Stored data
++++++++++

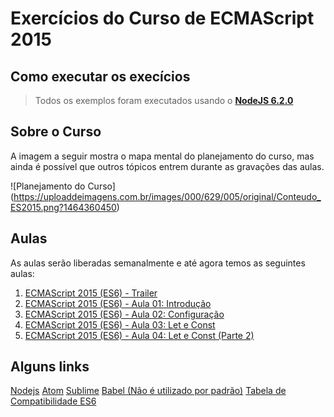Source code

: # Exercícios do Curso de ECMAScript 2015

## Como executar os execícios

> Todos os exemplos foram executados usando o [**NodeJS 6.2.0**](https://nodejs.org)

## Sobre o Curso
A imagem a seguir mostra o mapa mental do planejamento do curso, mas ainda é possível que outros tópicos entrem durante as gravações das aulas.

![Planejamento do Curso]
(https://uploaddeimagens.com.br/images/000/629/005/original/Conteudo_ES2015.png?1464360450)

## Aulas

As aulas serão liberadas semanalmente e até agora temos as seguintes aulas:

1. [ECMAScript 2015 (ES6) - Trailer](https://www.youtube.com/watch?v=vcoMWWVZS7c)
2. [ECMAScript 2015 (ES6) - Aula 01: Introdução](https://www.youtube.com/watch?v=oAxiXsCXbhU)
3. [ECMAScript 2015 (ES6) - Aula 02: Configuração](https://www.youtube.com/watch?v=0xQj4-6uado)
4. [ECMAScript 2015 (ES6) - Aula 03: Let e Const](https://www.youtube.com/watch?v=noJ2G56b7rs)
5. [ECMAScript 2015 (ES6) - Aula 04: Let e Const (Parte 2)](https://www.youtube.com/watch?v=ewbkvH3cGaw)

## Alguns links

[Nodejs](https://nodejs.org)
[Atom](https://atom.io/)
[Sublime](https://www.sublimetext.com/)
[Babel (Não é utilizado por padrão)](https://babeljs.io/)
[Tabela de Compatibilidade ES6](https://kangax.github.io/compat-table/es6/)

++++++++++

Please copy out every one of the lines above without any changes, and leave the pictures out of your answer.

Source code

: # Exercícios do Curso de ECMAScript 2015

## Como executar os execícios

> Todos os exemplos foram executados usando o [**NodeJS 6.2.0**](https://nodejs.org)

## Sobre o Curso
A imagem a seguir mostra o mapa mental do planejamento do curso, mas ainda é possível que outros tópicos entrem durante as gravações das aulas.

![Planejamento do Curso]
(https://uploaddeimagens.com.br/images/000/629/005/original/Conteudo_ES2015.png?1464360450)

## Aulas

As aulas serão liberadas semanalmente e até agora temos as seguintes aulas:

1. [ECMAScript 2015 (ES6) - Trailer](https://www.youtube.com/watch?v=vcoMWWVZS7c)
2. [ECMAScript 2015 (ES6) - Aula 01: Introdução](https://www.youtube.com/watch?v=oAxiXsCXbhU)
3. [ECMAScript 2015 (ES6) - Aula 02: Configuração](https://www.youtube.com/watch?v=0xQj4-6uado)
4. [ECMAScript 2015 (ES6) - Aula 03: Let e Const](https://www.youtube.com/watch?v=noJ2G56b7rs)
5. [ECMAScript 2015 (ES6) - Aula 04: Let e Const (Parte 2)](https://www.youtube.com/watch?v=ewbkvH3cGaw)

## Alguns links

[Nodejs](https://nodejs.org)
[Atom](https://atom.io/)
[Sublime](https://www.sublimetext.com/)
[Babel (Não é utilizado por padrão)](https://babeljs.io/)
[Tabela de Compatibilidade ES6](https://kangax.github.io/compat-table/es6/)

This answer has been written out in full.